■ Exercise aim ■
Reproduce word for word everything from the row containing "Primera, Segunda" down to the row containing "Where does the 당기순이익", with both of those rows included.

Segment Start: Records to process

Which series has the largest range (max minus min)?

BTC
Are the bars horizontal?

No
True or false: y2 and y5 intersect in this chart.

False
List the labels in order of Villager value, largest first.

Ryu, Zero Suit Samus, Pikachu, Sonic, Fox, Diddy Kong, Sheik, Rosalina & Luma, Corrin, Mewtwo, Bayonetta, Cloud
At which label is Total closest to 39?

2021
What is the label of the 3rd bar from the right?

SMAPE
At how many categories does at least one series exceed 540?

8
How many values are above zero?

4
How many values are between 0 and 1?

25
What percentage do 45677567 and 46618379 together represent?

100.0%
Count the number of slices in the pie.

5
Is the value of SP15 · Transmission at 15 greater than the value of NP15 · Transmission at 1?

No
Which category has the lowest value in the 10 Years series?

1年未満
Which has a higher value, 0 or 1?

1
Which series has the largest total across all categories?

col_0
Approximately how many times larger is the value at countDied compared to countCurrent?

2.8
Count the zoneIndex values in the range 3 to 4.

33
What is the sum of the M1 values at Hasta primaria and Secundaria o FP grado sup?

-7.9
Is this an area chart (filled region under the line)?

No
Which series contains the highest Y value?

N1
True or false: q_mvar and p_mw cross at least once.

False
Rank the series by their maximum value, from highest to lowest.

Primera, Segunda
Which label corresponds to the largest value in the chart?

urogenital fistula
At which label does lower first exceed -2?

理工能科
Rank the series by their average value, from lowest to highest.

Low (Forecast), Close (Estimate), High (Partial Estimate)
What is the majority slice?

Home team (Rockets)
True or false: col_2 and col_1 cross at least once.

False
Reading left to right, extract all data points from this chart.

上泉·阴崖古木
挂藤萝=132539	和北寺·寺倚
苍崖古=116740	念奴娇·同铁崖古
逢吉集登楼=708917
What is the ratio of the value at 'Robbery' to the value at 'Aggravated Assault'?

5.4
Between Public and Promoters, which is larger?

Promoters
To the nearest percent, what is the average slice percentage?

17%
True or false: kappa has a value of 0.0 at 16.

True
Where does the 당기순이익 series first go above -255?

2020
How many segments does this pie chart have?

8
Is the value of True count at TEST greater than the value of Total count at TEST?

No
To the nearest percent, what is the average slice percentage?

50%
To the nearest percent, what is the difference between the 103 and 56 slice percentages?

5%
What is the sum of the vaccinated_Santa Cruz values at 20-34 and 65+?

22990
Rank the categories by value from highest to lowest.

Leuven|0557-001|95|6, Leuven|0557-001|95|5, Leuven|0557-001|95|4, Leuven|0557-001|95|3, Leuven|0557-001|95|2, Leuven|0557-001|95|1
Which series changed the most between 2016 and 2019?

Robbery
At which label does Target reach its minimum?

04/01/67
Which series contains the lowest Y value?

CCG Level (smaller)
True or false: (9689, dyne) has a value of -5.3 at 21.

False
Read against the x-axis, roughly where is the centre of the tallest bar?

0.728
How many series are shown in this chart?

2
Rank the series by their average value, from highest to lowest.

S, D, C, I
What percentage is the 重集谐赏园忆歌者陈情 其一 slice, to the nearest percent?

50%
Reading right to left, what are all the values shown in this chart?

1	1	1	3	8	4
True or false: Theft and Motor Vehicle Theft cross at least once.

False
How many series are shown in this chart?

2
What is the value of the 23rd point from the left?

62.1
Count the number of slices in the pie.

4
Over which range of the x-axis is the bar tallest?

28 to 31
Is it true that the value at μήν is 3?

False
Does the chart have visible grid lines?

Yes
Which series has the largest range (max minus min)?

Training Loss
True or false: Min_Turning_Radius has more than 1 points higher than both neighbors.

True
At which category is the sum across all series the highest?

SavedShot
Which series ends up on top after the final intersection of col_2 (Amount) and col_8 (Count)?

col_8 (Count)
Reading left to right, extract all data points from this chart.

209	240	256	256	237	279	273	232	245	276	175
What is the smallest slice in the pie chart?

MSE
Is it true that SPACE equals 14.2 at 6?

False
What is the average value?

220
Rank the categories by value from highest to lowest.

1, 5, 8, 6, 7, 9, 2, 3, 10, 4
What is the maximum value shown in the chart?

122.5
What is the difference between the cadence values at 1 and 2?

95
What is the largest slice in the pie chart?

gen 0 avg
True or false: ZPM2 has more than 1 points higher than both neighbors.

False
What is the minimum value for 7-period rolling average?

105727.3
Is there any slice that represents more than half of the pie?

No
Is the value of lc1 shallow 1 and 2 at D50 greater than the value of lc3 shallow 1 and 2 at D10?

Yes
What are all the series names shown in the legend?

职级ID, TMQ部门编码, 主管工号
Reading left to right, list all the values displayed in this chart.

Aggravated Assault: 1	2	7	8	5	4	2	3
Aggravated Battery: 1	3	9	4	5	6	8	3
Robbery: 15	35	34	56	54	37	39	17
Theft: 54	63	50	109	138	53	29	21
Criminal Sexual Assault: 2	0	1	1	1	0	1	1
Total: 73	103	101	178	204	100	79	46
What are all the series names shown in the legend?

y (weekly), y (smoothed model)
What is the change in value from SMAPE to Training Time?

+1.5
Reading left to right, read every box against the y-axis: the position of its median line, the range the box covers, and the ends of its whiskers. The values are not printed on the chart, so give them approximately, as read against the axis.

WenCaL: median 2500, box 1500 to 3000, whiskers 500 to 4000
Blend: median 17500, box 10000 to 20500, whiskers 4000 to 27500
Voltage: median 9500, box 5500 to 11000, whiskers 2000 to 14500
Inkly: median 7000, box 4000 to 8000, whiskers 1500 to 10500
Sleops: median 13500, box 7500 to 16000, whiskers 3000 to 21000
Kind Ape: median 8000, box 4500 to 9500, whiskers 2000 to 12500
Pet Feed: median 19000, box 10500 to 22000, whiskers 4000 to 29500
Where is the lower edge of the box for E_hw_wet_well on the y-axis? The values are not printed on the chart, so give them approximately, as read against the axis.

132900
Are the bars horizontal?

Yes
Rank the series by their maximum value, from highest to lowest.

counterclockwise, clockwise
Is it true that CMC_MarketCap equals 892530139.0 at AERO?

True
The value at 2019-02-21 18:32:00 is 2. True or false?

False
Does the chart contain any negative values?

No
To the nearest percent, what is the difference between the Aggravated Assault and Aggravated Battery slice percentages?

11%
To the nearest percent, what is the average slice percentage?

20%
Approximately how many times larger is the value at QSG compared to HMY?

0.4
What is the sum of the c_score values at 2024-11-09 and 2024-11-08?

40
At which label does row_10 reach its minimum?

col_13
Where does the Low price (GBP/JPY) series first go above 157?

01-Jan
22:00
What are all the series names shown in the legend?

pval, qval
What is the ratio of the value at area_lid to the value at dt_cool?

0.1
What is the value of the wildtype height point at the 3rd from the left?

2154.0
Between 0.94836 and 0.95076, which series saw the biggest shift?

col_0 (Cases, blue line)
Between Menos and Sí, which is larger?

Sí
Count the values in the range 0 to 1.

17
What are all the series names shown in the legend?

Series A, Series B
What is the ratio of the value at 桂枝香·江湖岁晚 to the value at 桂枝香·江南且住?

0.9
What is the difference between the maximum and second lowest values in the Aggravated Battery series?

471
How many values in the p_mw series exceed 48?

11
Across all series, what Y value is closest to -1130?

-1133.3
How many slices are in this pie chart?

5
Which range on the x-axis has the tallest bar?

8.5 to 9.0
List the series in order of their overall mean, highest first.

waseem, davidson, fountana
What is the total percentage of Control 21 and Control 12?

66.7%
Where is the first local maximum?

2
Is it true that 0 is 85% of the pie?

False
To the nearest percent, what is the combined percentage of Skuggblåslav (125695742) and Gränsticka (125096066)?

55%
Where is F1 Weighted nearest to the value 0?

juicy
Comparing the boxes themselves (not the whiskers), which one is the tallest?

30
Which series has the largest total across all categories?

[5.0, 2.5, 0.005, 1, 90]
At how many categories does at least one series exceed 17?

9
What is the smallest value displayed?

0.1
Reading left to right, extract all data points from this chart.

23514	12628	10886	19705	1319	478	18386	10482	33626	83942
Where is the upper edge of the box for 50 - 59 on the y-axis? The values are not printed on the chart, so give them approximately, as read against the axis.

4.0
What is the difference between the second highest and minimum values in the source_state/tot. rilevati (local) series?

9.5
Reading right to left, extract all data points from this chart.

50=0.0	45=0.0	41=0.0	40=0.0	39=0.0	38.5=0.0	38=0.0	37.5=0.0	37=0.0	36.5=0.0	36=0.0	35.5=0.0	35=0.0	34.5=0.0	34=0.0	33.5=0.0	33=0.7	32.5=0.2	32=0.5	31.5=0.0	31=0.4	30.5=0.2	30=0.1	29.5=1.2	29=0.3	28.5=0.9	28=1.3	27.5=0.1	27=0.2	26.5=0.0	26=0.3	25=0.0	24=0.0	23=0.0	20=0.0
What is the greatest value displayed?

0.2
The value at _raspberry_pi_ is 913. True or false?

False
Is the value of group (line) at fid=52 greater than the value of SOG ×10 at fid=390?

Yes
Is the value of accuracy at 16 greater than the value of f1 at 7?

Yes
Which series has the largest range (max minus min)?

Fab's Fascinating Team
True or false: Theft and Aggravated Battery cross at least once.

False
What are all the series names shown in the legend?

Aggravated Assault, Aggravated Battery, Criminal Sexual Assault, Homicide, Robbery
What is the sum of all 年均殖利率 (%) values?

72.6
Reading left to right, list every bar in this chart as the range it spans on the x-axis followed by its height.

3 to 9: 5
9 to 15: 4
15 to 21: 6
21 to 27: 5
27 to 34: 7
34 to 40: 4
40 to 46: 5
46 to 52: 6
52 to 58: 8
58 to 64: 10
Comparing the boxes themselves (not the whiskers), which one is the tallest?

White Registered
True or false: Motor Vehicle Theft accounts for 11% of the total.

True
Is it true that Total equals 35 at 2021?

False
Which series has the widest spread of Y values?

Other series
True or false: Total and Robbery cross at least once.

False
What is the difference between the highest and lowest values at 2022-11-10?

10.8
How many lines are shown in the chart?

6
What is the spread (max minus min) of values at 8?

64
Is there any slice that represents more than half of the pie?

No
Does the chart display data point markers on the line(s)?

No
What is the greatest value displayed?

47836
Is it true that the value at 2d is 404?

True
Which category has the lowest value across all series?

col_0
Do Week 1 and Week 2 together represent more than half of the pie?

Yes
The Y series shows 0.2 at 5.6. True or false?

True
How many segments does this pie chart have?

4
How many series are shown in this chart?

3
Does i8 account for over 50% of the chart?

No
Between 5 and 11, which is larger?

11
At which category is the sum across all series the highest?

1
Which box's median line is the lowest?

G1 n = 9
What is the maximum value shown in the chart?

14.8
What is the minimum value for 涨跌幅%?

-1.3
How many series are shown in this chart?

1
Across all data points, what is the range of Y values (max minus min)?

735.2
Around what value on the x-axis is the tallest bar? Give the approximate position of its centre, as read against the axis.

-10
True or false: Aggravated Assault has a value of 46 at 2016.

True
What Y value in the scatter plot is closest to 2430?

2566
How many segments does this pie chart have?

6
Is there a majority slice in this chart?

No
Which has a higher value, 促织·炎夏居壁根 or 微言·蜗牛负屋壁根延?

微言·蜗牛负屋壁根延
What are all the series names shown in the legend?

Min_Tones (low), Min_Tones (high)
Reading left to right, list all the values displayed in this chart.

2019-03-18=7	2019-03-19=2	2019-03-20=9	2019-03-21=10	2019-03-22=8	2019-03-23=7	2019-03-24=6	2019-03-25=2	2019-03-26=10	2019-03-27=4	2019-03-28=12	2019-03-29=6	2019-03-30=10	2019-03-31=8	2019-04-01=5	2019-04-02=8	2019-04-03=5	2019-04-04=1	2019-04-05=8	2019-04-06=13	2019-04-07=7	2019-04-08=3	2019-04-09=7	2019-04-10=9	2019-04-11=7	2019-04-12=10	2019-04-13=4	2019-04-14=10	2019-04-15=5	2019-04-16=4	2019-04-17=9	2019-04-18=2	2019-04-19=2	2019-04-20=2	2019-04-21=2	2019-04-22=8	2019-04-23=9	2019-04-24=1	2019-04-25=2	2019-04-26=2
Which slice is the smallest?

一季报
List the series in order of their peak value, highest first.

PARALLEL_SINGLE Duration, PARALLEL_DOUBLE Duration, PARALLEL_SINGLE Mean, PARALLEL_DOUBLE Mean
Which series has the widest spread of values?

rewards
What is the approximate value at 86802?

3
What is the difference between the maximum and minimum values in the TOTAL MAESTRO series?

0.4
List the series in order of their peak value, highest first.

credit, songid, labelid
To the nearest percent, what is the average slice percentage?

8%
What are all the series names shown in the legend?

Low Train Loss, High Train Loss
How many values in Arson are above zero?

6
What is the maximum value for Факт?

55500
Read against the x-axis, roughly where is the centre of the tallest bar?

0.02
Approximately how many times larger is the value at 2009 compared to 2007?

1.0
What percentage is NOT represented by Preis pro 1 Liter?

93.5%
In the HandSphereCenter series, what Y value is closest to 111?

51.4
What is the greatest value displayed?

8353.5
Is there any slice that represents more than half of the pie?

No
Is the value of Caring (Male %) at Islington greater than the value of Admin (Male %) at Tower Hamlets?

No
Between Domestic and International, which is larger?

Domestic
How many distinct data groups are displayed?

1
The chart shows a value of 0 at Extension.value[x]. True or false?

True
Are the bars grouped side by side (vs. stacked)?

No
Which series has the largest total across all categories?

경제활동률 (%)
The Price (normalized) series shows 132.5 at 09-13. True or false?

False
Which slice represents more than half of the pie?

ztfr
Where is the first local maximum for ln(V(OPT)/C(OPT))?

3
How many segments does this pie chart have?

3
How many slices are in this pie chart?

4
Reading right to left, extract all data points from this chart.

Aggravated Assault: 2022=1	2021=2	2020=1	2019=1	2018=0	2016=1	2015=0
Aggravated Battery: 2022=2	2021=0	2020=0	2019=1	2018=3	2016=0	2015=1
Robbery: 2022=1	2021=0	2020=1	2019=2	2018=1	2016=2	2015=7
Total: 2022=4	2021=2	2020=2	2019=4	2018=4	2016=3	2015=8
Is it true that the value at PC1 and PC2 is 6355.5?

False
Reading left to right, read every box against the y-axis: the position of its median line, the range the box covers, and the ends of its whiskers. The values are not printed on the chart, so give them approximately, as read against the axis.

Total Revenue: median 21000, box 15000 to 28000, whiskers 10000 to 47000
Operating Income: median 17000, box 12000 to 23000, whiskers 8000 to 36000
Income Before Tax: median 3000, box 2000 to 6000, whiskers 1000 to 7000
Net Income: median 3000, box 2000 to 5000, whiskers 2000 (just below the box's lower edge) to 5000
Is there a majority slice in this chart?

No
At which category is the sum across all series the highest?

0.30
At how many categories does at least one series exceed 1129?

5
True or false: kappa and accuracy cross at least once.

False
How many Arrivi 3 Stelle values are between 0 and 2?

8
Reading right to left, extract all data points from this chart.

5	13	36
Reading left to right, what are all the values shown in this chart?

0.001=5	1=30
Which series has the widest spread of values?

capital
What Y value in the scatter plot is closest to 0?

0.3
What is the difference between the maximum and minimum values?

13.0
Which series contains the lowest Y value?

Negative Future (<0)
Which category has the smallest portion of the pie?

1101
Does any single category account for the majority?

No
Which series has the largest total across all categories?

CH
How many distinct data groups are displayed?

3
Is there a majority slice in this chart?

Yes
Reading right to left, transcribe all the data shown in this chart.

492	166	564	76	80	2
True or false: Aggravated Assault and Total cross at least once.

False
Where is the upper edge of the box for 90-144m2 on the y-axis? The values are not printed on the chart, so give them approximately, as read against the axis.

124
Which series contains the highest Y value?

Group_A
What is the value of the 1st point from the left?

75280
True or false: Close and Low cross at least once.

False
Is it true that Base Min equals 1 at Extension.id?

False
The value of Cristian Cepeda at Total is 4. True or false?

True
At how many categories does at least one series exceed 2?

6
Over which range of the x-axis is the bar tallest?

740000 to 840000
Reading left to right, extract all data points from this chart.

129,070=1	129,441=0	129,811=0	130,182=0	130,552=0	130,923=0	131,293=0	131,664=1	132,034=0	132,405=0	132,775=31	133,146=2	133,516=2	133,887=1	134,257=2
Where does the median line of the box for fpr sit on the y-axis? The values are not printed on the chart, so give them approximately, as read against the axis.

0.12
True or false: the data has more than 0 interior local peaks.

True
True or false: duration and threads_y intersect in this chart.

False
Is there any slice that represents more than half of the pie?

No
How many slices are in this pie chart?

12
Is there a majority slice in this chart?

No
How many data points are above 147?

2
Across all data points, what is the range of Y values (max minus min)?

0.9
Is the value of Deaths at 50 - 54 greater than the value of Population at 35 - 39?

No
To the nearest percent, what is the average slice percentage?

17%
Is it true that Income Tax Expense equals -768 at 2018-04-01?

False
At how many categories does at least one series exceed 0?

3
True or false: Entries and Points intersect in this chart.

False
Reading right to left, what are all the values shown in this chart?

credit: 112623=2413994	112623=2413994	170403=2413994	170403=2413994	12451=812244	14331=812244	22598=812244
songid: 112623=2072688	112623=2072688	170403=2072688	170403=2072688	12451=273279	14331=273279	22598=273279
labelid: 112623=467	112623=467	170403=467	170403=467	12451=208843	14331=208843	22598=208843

Segment End: Records to process

■ Written solution ■
Primera, Segunda
Which label corresponds to the largest value in the chart?

urogenital fistula
At which label does lower first exceed -2?

理工能科
Rank the series by their average value, from lowest to highest.

Low (Forecast), Close (Estimate), High (Partial Estimate)
What is the majority slice?

Home team (Rockets)
True or false: col_2 and col_1 cross at least once.

False
Reading left to right, extract all data points from this chart.

上泉·阴崖古木
挂藤萝=132539	和北寺·寺倚
苍崖古=116740	念奴娇·同铁崖古
逢吉集登楼=708917
What is the ratio of the value at 'Robbery' to the value at 'Aggravated Assault'?

5.4
Between Public and Promoters, which is larger?

Promoters
To the nearest percent, what is the average slice percentage?

17%
True or false: kappa has a value of 0.0 at 16.

True
Where does the 당기순이익 series first go above -255?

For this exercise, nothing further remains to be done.